Consulting practice
Although space syntax developed from academic origins, the steady growth of interest from developers and architects created a demand for consultancy on “live” projects. To do so, UCL established Space Syntax Limited as a university “spin out” company. In 1995, Tim Stonor returned from a career in mainstream architecture to become Space Syntax’s first Managing Director. Since then, the consulting practice has grown steadily, first in London, then in Sydney (2001), Brussels (2002), Stockholm (2003), South Africa (2005) and most recently in the USA (2006). Today we employ over 40 people in our London office. More than half of our staff are permanent employees. The remainder are part-time staffers, UCL masters and doctorate students in the main, who work here to develop their research techniques and contribute to the creative culture of the practice.
In return, all Space Syntax Limited staff members are granted honorary UCL staff status. Our aim, especially since moving out of UCL in 2002, has been to establish many and varied connections between academia and consultancy. This strategy is not only because we like the world of education but especially because we see this as good business. Bill and his academic colleagues in the 5* rated UCL Space Syntax Laboratory are this company’s key out-of-house research and development arm.
Although we use software models to analyse and forecast human behaviour patterns – whether walking, cycling or driving, our main business is the delivery of strategic design advice.
our vision
Our aim is to redress the following imbalance in architectural practice. As students, we are taught heavily about the process of construction. About how to bring materials together, how to erect buildings, how to manage ourselves and our teams through that process. In practice, architectural liability typically extends to the material products of construction: leaking taps, failed cladding panels, slippery floors.
As for the human impact of our work - its effects on patterns of movement, safety and property value - architects generally escape liability. Yet much of what architects do has direct consequences on social and economic sustainability. If you look at our research work linking housing layout with burglary patterns you will see the direct consequences of architectural decision-making on social malaise.
So this is our drive. To bring knowledge about these matters to the design table. Often we do so working alongside lead architects. More and more, as with our recent work in Brixton and Colchester, we are being asked to lead consultant teams, including other firms of architects, because our clients see the issues we are dealing with as the most important.
We use computer techniques as tools to facilitate the design process in an objective way. We are clear that these techniques are not the be all and end all. Our experience in practice has been that the techniques are only as good as the person using them. Our clients put their investment in us as people rather than in our tools.
our experience
We have a wide client base because the issues we deal with as a practice are the concerns of the public and private sectors, from the Metropolitan Police to the Tate Gallery. Our briefs range from initial conceptual design commissions – as in our work for Ashford Borough Council to detailed public space design projects such as our design for Princes Circus in Camden. We have spent the last seven years helping in the design of Trafalgar Square, from initial sketch ideas to detailed movement modelling.
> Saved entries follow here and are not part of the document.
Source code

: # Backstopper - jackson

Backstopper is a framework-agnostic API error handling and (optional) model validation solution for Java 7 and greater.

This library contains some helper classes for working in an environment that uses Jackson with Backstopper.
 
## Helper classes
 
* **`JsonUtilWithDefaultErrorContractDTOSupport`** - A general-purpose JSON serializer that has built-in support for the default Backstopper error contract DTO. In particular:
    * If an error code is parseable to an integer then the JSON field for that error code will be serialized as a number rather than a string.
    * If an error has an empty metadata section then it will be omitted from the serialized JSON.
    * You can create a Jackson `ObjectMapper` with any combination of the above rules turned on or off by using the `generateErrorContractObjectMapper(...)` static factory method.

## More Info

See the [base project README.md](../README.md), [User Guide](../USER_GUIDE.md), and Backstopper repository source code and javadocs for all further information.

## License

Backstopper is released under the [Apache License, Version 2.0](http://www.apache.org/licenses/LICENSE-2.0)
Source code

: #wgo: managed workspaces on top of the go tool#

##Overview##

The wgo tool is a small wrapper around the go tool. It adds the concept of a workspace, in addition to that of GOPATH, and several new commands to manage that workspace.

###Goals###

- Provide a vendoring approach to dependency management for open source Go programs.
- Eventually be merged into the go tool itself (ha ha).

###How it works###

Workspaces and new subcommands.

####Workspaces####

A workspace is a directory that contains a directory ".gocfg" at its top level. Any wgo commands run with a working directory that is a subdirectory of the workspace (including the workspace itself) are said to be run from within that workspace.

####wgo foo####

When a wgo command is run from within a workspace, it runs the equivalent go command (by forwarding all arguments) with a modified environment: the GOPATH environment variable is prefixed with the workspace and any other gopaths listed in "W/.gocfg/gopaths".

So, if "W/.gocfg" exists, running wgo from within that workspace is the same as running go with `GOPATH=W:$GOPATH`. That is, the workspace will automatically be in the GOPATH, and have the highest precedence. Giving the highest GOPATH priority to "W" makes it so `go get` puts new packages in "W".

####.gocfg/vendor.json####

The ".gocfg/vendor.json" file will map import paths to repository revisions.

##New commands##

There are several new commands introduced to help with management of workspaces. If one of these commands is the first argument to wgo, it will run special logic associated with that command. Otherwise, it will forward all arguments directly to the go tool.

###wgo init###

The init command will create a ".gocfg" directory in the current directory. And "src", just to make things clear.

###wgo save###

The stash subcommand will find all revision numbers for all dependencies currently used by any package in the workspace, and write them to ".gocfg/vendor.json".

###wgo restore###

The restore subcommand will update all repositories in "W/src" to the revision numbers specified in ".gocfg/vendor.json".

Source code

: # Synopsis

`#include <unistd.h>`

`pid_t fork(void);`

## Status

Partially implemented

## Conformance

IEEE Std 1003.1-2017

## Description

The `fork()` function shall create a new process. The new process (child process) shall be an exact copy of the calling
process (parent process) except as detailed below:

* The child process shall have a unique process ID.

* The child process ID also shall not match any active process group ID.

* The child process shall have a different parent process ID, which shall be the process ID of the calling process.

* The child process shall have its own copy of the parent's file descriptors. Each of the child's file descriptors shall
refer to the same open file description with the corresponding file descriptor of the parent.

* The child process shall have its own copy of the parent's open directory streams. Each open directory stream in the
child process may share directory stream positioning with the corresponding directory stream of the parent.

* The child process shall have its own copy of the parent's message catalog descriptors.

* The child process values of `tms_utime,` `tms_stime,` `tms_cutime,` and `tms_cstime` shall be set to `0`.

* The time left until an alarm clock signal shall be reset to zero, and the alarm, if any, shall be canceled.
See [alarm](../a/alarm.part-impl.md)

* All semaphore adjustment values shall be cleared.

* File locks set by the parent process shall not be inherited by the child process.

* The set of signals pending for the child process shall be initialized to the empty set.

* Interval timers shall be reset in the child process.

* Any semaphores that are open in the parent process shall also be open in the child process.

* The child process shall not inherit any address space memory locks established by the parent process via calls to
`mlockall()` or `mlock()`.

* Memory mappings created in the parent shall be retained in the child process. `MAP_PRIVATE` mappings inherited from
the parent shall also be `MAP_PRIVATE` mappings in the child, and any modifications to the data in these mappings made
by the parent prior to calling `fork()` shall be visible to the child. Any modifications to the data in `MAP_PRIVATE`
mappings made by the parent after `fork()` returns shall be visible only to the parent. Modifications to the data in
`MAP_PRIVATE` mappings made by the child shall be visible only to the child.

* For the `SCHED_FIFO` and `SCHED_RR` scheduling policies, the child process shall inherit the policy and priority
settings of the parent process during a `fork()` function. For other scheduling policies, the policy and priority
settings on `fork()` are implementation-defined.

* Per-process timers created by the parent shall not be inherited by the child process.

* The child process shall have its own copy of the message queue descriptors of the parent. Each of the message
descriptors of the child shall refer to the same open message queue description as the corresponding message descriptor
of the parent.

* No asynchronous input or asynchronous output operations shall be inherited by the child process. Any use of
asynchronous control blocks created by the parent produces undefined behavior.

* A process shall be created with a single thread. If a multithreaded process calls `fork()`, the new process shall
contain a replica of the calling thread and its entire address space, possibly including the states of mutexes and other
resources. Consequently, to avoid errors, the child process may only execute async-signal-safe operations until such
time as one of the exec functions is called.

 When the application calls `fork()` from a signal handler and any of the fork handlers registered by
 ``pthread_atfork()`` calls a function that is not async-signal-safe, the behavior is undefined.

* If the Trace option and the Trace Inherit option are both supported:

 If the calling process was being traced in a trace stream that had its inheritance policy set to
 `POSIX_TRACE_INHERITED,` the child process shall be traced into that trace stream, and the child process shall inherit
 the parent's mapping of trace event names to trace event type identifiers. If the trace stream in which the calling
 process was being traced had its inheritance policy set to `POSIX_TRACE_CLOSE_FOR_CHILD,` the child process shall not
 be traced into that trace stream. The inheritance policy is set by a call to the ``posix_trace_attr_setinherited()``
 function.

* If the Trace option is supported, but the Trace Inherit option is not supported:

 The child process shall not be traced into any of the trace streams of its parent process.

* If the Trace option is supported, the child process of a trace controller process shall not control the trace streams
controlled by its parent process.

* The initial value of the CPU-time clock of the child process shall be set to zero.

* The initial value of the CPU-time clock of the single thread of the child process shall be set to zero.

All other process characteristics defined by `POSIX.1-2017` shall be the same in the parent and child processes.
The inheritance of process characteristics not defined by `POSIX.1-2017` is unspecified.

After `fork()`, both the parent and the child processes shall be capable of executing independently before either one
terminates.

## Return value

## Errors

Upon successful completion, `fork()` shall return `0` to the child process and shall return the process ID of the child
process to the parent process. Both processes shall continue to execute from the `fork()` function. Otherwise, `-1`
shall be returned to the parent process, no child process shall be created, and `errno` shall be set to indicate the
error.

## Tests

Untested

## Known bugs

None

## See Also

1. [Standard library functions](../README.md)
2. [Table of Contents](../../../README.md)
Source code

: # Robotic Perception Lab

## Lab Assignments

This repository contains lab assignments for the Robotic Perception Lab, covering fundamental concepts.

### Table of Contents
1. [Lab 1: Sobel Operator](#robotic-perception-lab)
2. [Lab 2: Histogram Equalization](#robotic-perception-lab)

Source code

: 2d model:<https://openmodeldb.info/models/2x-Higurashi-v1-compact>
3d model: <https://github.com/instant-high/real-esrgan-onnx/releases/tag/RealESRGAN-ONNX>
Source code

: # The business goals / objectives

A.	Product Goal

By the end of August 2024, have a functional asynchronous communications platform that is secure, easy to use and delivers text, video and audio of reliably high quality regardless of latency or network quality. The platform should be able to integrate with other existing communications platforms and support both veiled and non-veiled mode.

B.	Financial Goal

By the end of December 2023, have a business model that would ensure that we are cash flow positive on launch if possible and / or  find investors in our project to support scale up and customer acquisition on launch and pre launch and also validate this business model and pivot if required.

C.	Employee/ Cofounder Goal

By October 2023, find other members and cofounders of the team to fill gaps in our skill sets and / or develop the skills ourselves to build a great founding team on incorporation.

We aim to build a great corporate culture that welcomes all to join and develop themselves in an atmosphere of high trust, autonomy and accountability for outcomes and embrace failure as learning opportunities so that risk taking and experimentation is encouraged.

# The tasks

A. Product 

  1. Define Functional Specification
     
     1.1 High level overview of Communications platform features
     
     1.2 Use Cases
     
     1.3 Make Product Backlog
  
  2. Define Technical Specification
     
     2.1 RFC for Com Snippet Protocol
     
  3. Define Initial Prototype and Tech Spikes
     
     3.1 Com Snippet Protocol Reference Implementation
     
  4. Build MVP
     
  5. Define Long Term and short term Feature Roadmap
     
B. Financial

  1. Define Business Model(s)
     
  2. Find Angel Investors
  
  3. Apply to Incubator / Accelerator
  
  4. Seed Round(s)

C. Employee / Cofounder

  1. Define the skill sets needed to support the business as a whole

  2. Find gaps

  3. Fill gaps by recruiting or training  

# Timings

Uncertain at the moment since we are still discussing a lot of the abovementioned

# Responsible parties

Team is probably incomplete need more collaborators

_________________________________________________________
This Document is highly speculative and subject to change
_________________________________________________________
We were retained by Transport for London to observe the effects of the redesign on pedestrian activity patterns. Our movement forecasts have worked. We very closely predicted the pattern of pedestrian movement that would result from building the new central staircase.
An important by-product of projects such as Trafalgar Square has been the development of new theoretical ideas and methodological techniques. Trafalgar Square encouraged us to invent an entirely new way of modelling space. Our work in Bracknell also in the late 1990s seeded a new concept of “centrality” as a way of describing how the spatial form of town centres encourages economic sustainability.
One of the most important lessons we have learned from the last 15 years of practice is that our work feeds back into the fundamental academic research programme. Although this drives our development as a practice, this fact is not always of prime interest to clients and we are clear that our main business purpose is the delivery of clear, evidence-based advice, regardless of its academic origins.
conclusions
Our aim therefore, is to tune our knowledge to development concerns. To listen to the issues before we respond. We have no set methodology. The tools we use and the services we offer are particular to individual project needs. We have no single way of operating. But there is an underlying theoretical approach and an underlying practice ethos.
This is to deliver advice which recognises the social and economic implications of physical development decisions and which helps to reduce design risk in the built environment. Born of an interest in failure, our work is focused on the delivery of successful places for owners, investors and users.